We removed adapter sequences from the FASTQ files of CCCS using Cutadapt (ver.1.3) as some of CCCS short amplicons included adapter sequences. The commands for Cutadapt are “cutadapt –overlap = 10 -m 50 -a AGATCGGAAGAGCACACGTCTGAACTCCAG -o output.fastq input.fastq” for forward reads and “cutadapt –overlap = 10 -m 50 -a AGATCGGAAGAGCGTCGTGTAGGGAAAGAG -o output.fastq input.fastq” for reverse reads. The sequenced reads were then mapped to the Human reference genome (GRCh37/hg19) using the Burrows-Wheeler Aligner (BWA, ver.0.6.1). Note that we did not exclude PCR duplicates for CCCS analysis. Paired reads were mapped by considering paired reads insert size (≤1,000 bp), mapping uniqueness and orientation. Since the terminal 5 bp of the sequenced reads on each end include recognition sites of restriction enzymes due to design of probes using selective circularization method, variant calling was performed in on-target regions excluding these base-pairs.

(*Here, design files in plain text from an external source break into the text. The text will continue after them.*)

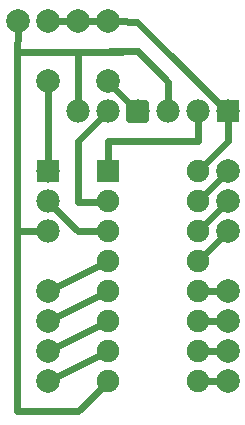
<source format=gbl>
G04 MADE WITH FRITZING*
G04 WWW.FRITZING.ORG*
G04 DOUBLE SIDED*
G04 HOLES PLATED*
G04 CONTOUR ON CENTER OF CONTOUR VECTOR*
%ASAXBY*%
%FSLAX23Y23*%
%MOIN*%
%OFA0B0*%
%SFA1.0B1.0*%
%ADD10C,0.075000*%
%ADD11C,0.078000*%
%ADD12C,0.078740*%
%ADD13R,0.075000X0.075000*%
%ADD14R,0.078000X0.078000*%
%ADD15C,0.024000*%
%ADD16C,0.020000*%
%LNCOPPER0*%
G90*
G70*
G54D10*
X379Y866D03*
X679Y866D03*
X379Y766D03*
X679Y766D03*
X379Y666D03*
X679Y666D03*
X379Y566D03*
X679Y566D03*
X379Y466D03*
X679Y466D03*
X379Y366D03*
X679Y366D03*
X379Y266D03*
X679Y266D03*
X379Y166D03*
X679Y166D03*
G54D11*
X779Y1066D03*
X679Y1066D03*
X579Y1066D03*
X179Y866D03*
X179Y766D03*
X179Y666D03*
X479Y1066D03*
X379Y1066D03*
X279Y1066D03*
G54D12*
X779Y266D03*
X179Y166D03*
X179Y266D03*
X779Y466D03*
X779Y166D03*
X779Y366D03*
X179Y466D03*
X179Y1366D03*
X779Y766D03*
X79Y1366D03*
X779Y666D03*
X379Y1166D03*
X279Y1366D03*
X179Y1166D03*
X379Y1366D03*
X179Y366D03*
X779Y866D03*
G54D13*
X379Y866D03*
G54D14*
X779Y1066D03*
X179Y866D03*
G54D15*
X380Y894D02*
X381Y966D01*
D02*
X381Y966D02*
X578Y966D01*
D02*
X578Y966D02*
X679Y966D01*
D02*
X679Y966D02*
X679Y1036D01*
D02*
X348Y1366D02*
X310Y1366D01*
D02*
X578Y1264D02*
X758Y1087D01*
D02*
X477Y1365D02*
X578Y1264D01*
D02*
X410Y1366D02*
X477Y1365D01*
D02*
X748Y166D02*
X708Y166D01*
D02*
X280Y667D02*
X201Y745D01*
D02*
X381Y667D02*
X280Y667D01*
D02*
X400Y685D02*
X381Y667D01*
D02*
X78Y667D02*
X149Y666D01*
D02*
X78Y1264D02*
X78Y667D01*
D02*
X78Y1264D02*
X79Y1335D01*
D02*
X381Y1264D02*
X78Y1264D01*
D02*
X381Y1264D02*
X479Y1266D01*
D02*
X580Y1165D02*
X479Y1266D01*
D02*
X479Y1266D02*
X381Y1264D01*
D02*
X479Y1266D02*
X280Y1264D01*
D02*
X579Y1096D02*
X580Y1165D01*
D02*
X280Y1264D02*
X280Y1168D01*
D02*
X280Y1168D02*
X279Y1096D01*
D02*
X458Y1087D02*
X401Y1144D01*
D02*
X179Y896D02*
X179Y1135D01*
D02*
X280Y966D02*
X358Y1044D01*
D02*
X280Y764D02*
X280Y966D01*
D02*
X350Y765D02*
X280Y764D01*
D02*
X248Y1366D02*
X210Y1366D01*
D02*
X780Y966D02*
X779Y1036D01*
D02*
X699Y886D02*
X780Y966D01*
D02*
X78Y667D02*
X149Y666D01*
D02*
X280Y66D02*
X78Y66D01*
D02*
X78Y66D02*
X78Y667D01*
D02*
X359Y145D02*
X280Y66D01*
D02*
X757Y844D02*
X699Y786D01*
D02*
X757Y744D02*
X699Y686D01*
D02*
X757Y644D02*
X699Y586D01*
D02*
X748Y466D02*
X708Y466D01*
D02*
X748Y366D02*
X708Y366D01*
D02*
X748Y266D02*
X708Y266D01*
D02*
X353Y553D02*
X207Y479D01*
D02*
X353Y453D02*
X207Y379D01*
D02*
X353Y353D02*
X207Y279D01*
D02*
X353Y253D02*
X207Y179D01*
G54D16*
X508Y1037D02*
X450Y1037D01*
X450Y1095D01*
X508Y1095D01*
X508Y1037D01*
D02*
G04 End of Copper0*
M02*
</source>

For paired reads not used for variant callings (unmapped reads, improper paired reads, mapped reads in off-target), we performed BLAT alignment and rescued additional uniquely mapped proper paired-reads. BLAT was performed with default settings (allowing up to 5 mismatched bases in each read). Read pairs that were mapped in proper orientation with a predicted insert size of 1,000 bp or less were collected and the total alignment mismatch count was calculated for each mapping location. Only read pairs that had a single mapping location for the minimum mismatch count for that pair were considered unique and were retained. SNV and insertion and deletion (indel) calling was performed using the SAMtools (ver.0.1.16) and the GATK (ver.1.6) software. The SAMtools parameters minimum base quality score was set to ≥20, maximum read depth was set to <10,000 and the others were left as the default. We then extracted the variants that differed from the reference sequence with SNP score ≥20 and consensus score ≥20 and classified the variants with an alternative allele frequency from 0.25 to 0.75 as “heterozygous SNV and/or indel” and >0.75 as “homozygous SNV and/or indel”. For indel calls, we performed local realignment of the reads overlapping the above SNVs and indels using GATK and called the variants again. The regions with an alternative allele frequency <0.25 or read depth <10 were considered to be missing sequences. To identify candidate disease-causing mutations, we excluded known variants found in dbSNP (build138), the 1000 Genomes Project, ESP6500, HGVD and our in-house database, except for known pathogenic variants with minor allele frequency (MAF) <0.01 included in HGMD professional (ver. 2014.1, accessed on Apr. 3, 2014) or ClinVar (accessed on Apr. 3, 2014). Nongenic, intronic and synonymous variants, other than nonsynonymous variants (nonsense, missense and splice site SNVs and frame shift indels), were excluded.

NGS base-call validation

To evaluate the accuracy of our base-calling algorithm, we compared our variant calls result with the concordant genotypes from SNP typing platform: Illumina HumanOmniExpressExome SNP array. Sanger sequence verification of variants was performed using the Applied Biosystems 3730xl DNA Analyzer. The primers sequences for accuracy check are described in Supplementary Table S8 and S11. The validation primers of the ASPM are ASPM_exon18F, TGCCTCTAAAAGCAGCCTGAA; ASPM_exon18R, CAGTGCGTACCCAAGCAGTTA; ASPM_exon27F, TGGTCCTTACAGGTGTTTCTGG; ASPM_exon27R, GGAGGCAGAGATTGCATTGAG.